● SET EXERCISE 1
Count the lines of the rows that contain the string "context", treating uppercase and lowercase as distinct. Reply with the number alone.

● TEXT BLOCK
# Is there a special 2 way splitter needed for deca?



## rtstephn (Feb 11, 2006)

I want to use the cable run going to my hr24 and split it prior to the 24 and put a deca Internet in there. Is there a special two way splitter that I need? What MHz range should the splitter be?

My MRV install went well but Dtv failed to add in the Internet part to the WO. (I did ask for it). Now Dtv says it will be $99 just for the Internet added (I paid nothing for the mrv). I finally got a real nice csr from Dtv and she found in the notes where I asked for it, or at least that is what she said. She mailed me the deca unit, but no power for it. I figure I'll just buy the power for it (or is there an easier way?). But I don't want to drill another hole in the wall for a cable going to my internet deca. 

Which brings me back to my original question....do I need a special splitter?!

Btw, I have on mrv network a hr24, a h24, and a hr20-700. 

rtstephn


----------



## veryoldschool (Dec 10, 2006)

● EXTRACTED RECORDS
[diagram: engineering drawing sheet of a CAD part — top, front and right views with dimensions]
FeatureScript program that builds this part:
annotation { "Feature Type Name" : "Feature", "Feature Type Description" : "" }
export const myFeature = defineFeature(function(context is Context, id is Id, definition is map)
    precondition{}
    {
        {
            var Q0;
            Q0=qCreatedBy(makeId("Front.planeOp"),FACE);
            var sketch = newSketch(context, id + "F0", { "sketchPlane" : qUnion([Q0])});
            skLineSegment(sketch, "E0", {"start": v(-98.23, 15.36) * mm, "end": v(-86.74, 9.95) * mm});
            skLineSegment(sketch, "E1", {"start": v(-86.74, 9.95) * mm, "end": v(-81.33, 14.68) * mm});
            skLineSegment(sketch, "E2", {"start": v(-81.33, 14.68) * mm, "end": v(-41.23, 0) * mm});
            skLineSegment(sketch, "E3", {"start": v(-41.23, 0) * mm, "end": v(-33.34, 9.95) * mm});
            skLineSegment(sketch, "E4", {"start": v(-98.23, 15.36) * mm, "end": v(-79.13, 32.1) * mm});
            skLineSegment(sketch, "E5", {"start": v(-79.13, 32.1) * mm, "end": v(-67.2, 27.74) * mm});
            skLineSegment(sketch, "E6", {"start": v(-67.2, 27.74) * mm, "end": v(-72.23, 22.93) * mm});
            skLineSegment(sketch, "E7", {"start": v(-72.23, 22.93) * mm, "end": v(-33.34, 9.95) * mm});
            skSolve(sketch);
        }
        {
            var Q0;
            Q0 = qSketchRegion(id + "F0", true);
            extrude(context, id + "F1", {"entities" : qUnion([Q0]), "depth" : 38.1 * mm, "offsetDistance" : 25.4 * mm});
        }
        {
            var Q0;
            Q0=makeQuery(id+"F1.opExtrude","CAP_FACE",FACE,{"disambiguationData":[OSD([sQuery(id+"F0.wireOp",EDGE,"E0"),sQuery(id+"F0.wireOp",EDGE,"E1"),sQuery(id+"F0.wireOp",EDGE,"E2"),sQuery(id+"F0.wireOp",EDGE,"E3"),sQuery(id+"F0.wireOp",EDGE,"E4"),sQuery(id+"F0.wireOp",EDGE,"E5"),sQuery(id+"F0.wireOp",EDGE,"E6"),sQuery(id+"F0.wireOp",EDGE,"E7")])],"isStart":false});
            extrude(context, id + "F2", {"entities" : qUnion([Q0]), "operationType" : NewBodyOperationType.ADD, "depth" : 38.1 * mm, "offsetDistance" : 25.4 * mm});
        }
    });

● SET EXERCISE 2
List the receivers that the DECA splitter thread says are on the poster's MRV network.

● TASK RESPONSE 1
4

● TASK RESPONSE 2
hr24, h24, hr20-700